*The records*:
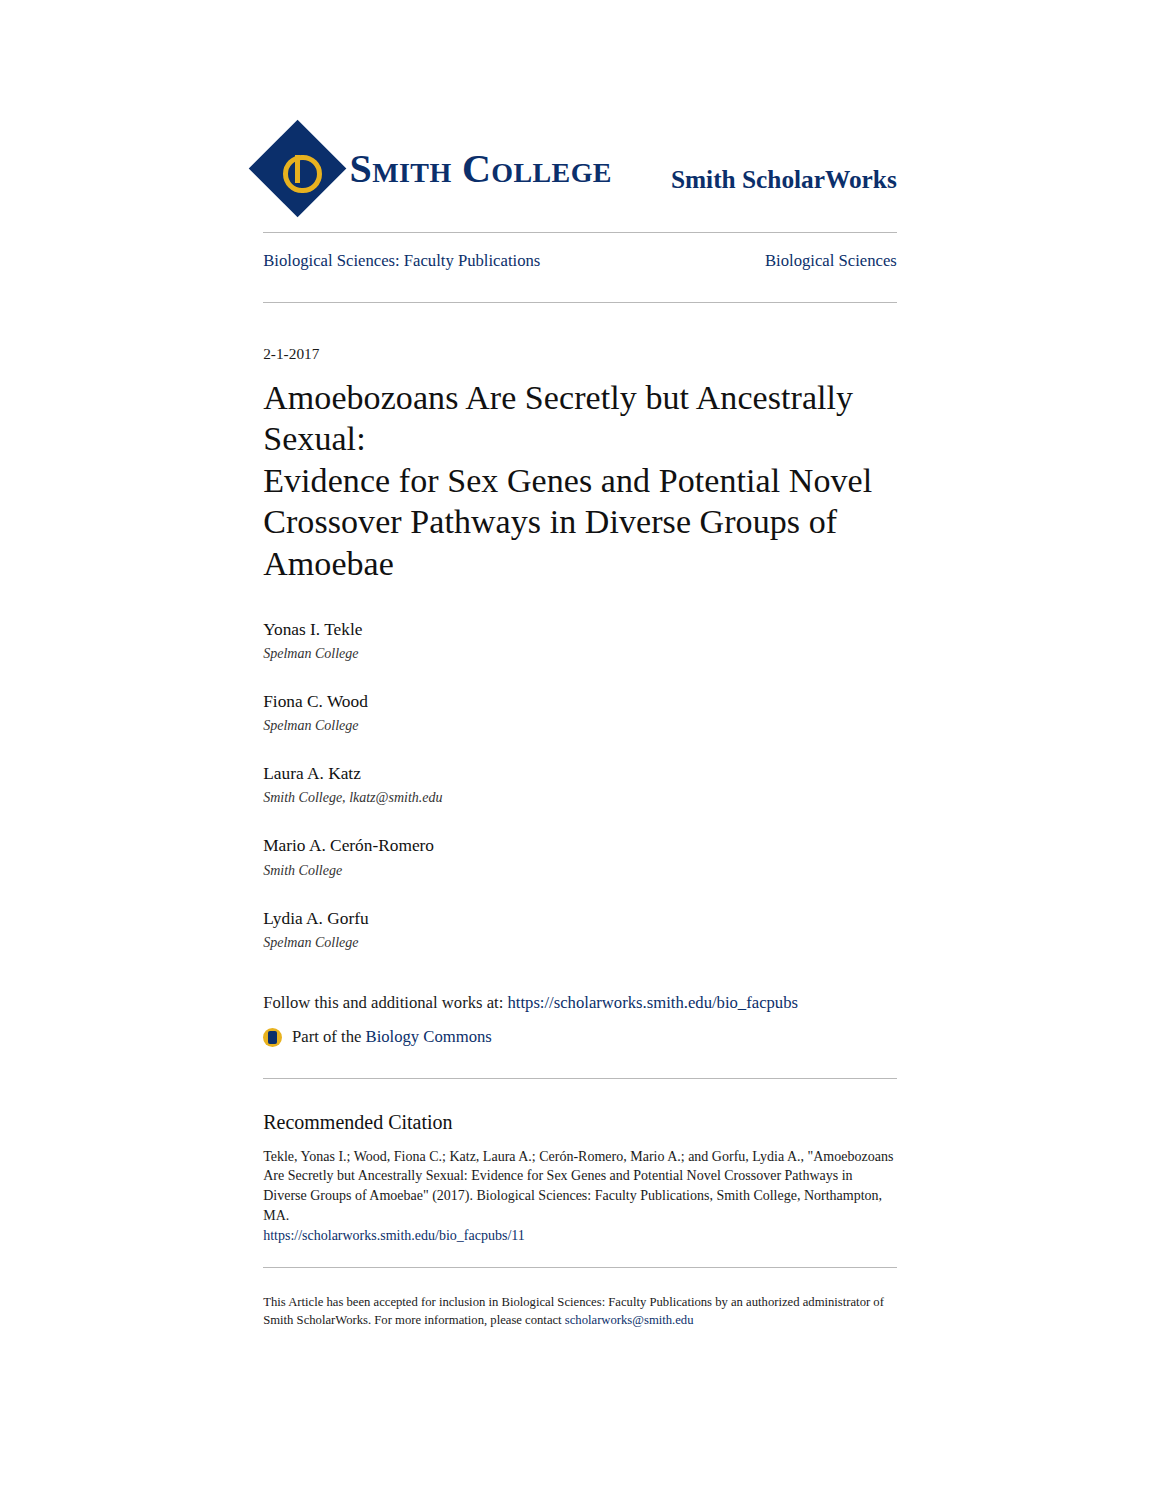Smith College
Smith ScholarWorks
Biological Sciences: Faculty Publications
Biological Sciences
2-1-2017
Amoebozoans Are Secretly but Ancestrally Sexual:
Evidence for Sex Genes and Potential Novel
Crossover Pathways in Diverse Groups of
Amoebae
Yonas I. Tekle
Spelman College
Fiona C. Wood
Spelman College
Laura A. Katz
Smith College, lkatz@smith.edu
Mario A. Cerón-Romero
Smith College
Lydia A. Gorfu
Spelman College
Follow this and additional works at: https://scholarworks.smith.edu/bio_facpubs
Part of the Biology Commons
Recommended Citation
Tekle, Yonas I.; Wood, Fiona C.; Katz, Laura A.; Cerón-Romero, Mario A.; and Gorfu, Lydia A., "Amoebozoans Are Secretly but Ancestrally Sexual: Evidence for Sex Genes and Potential Novel Crossover Pathways in Diverse Groups of Amoebae" (2017). Biological Sciences: Faculty Publications, Smith College, Northampton, MA.
https://scholarworks.smith.edu/bio_facpubs/11
This Article has been accepted for inclusion in Biological Sciences: Faculty Publications by an authorized administrator of Smith ScholarWorks. For more information, please contact scholarworks@smith.edu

*Task directions*:
State the number of lines in these entries where the word "Pathways" occurs, without any other words.

*Worked solution*:
2